Transcribe the abstract below on estrogen receptors in mouse mammary tumors, reproducing its full wording without any changes.

Excerpted text:
___
Comparison of estrogen receptors in hormone-dependent and hormone-independent Grunder strain mouse mammary tumors.

Hormone-dependent (HD) Grunder strain mouse mammary carcinomas contain a 65-kDa estrogen receptor (ER) with minor amounts of 50- and 35-kDa components which apparently still contain the intact hormone-binding (COOH-terminal) domain. When the HD tumors lose their hormonal dependence during serial transplantation, the hormone-independent (HI) transplants show an increase in 50- and 35-kDa components relative to 65-kDa ER. In HI transplants of three of five tumor lines studied (TSl 85, 86, and 106), the 65-kDa receptor was entirely replaced by 50- and 35-kDa receptors, whereas in the two other lines (TSl 101 and 104) there usually were about equal amounts of 65- and 50-kDa ERs. No difference was found between ERs of HD and HI tumors in affinity for estradiol, steroid specificity, or immunoreactivity for the monoclonal antibody JS34/32. Estrogen stimulation of HI tumors did not increase the concentration of progesterone receptor in the tumor tissue, indicating that ER in these tumors was not functional in enhancing progesterone receptor. Incubation of 65-kDa ER with HI tumor cytosol or combined homogenization of HD and HI tumor tissue did not cause degradation of 65-kDa ER. alpha-Chymotrypsin-like protease activity generally was lower in HI than in HD tumor cytosols, indicating that the lower molecular size of ER in HI tumors cannot be attributed to the increased level of this protease activity.
___
Information:

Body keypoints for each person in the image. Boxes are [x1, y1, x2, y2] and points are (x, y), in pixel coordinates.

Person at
___
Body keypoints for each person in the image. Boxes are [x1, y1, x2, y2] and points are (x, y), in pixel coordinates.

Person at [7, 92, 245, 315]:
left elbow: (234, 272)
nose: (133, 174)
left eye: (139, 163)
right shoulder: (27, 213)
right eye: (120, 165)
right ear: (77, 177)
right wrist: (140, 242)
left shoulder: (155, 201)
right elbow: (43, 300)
___
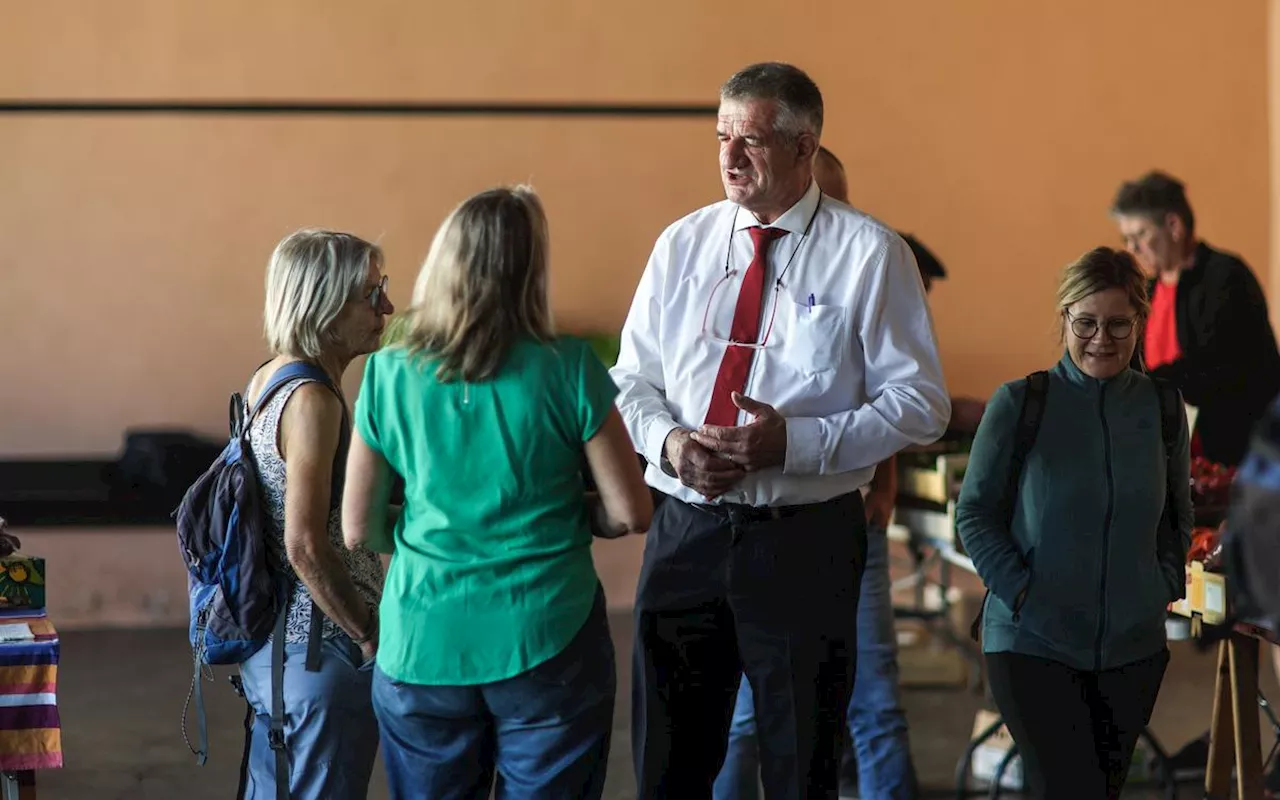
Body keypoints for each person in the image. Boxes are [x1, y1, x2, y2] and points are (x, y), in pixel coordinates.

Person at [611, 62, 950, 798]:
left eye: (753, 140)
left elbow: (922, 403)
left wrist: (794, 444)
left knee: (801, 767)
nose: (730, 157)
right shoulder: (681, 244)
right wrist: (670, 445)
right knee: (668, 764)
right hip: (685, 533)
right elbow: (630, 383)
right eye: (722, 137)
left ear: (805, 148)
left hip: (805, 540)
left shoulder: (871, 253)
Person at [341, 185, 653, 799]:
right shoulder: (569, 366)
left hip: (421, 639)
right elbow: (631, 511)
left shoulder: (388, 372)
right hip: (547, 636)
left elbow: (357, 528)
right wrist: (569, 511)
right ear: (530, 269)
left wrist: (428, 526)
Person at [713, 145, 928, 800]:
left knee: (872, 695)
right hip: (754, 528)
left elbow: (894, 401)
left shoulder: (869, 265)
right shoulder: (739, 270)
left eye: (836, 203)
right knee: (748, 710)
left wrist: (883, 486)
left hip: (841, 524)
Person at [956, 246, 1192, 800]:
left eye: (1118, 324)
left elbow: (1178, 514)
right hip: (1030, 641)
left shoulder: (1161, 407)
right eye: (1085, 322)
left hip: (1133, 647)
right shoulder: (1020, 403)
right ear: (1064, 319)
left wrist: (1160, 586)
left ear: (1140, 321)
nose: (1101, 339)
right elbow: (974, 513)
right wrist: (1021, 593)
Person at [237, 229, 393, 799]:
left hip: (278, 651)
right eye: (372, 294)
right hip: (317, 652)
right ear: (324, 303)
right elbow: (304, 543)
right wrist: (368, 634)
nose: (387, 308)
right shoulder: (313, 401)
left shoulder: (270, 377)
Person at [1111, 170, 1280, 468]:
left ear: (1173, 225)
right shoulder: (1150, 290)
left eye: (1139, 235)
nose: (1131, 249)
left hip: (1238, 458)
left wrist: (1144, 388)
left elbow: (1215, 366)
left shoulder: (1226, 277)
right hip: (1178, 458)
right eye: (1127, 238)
___
Your solution:
Comparison of estrogen receptors in hormone-dependent and hormone-independent Grunder strain mouse mammary tumors.

Hormone-dependent (HD) Grunder strain mouse mammary carcinomas contain a 65-kDa estrogen receptor (ER) with minor amounts of 50- and 35-kDa components which apparently still contain the intact hormone-binding (COOH-terminal) domain. When the HD tumors lose their hormonal dependence during serial transplantation, the hormone-independent (HI) transplants show an increase in 50- and 35-kDa components relative to 65-kDa ER. In HI transplants of three of five tumor lines studied (TSl 85, 86, and 106), the 65-kDa receptor was entirely replaced by 50- and 35-kDa receptors, whereas in the two other lines (TSl 101 and 104) there usually were about equal amounts of 65- and 50-kDa ERs. No difference was found between ERs of HD and HI tumors in affinity for estradiol, steroid specificity, or immunoreactivity for the monoclonal antibody JS34/32. Estrogen stimulation of HI tumors did not increase the concentration of progesterone receptor in the tumor tissue, indicating that ER in these tumors was not functional in enhancing progesterone receptor. Incubation of 65-kDa ER with HI tumor cytosol or combined homogenization of HD and HI tumor tissue did not cause degradation of 65-kDa ER. alpha-Chymotrypsin-like protease activity generally was lower in HI than in HD tumor cytosols, indicating that the lower molecular size of ER in HI tumors cannot be attributed to the increased level of this protease activity.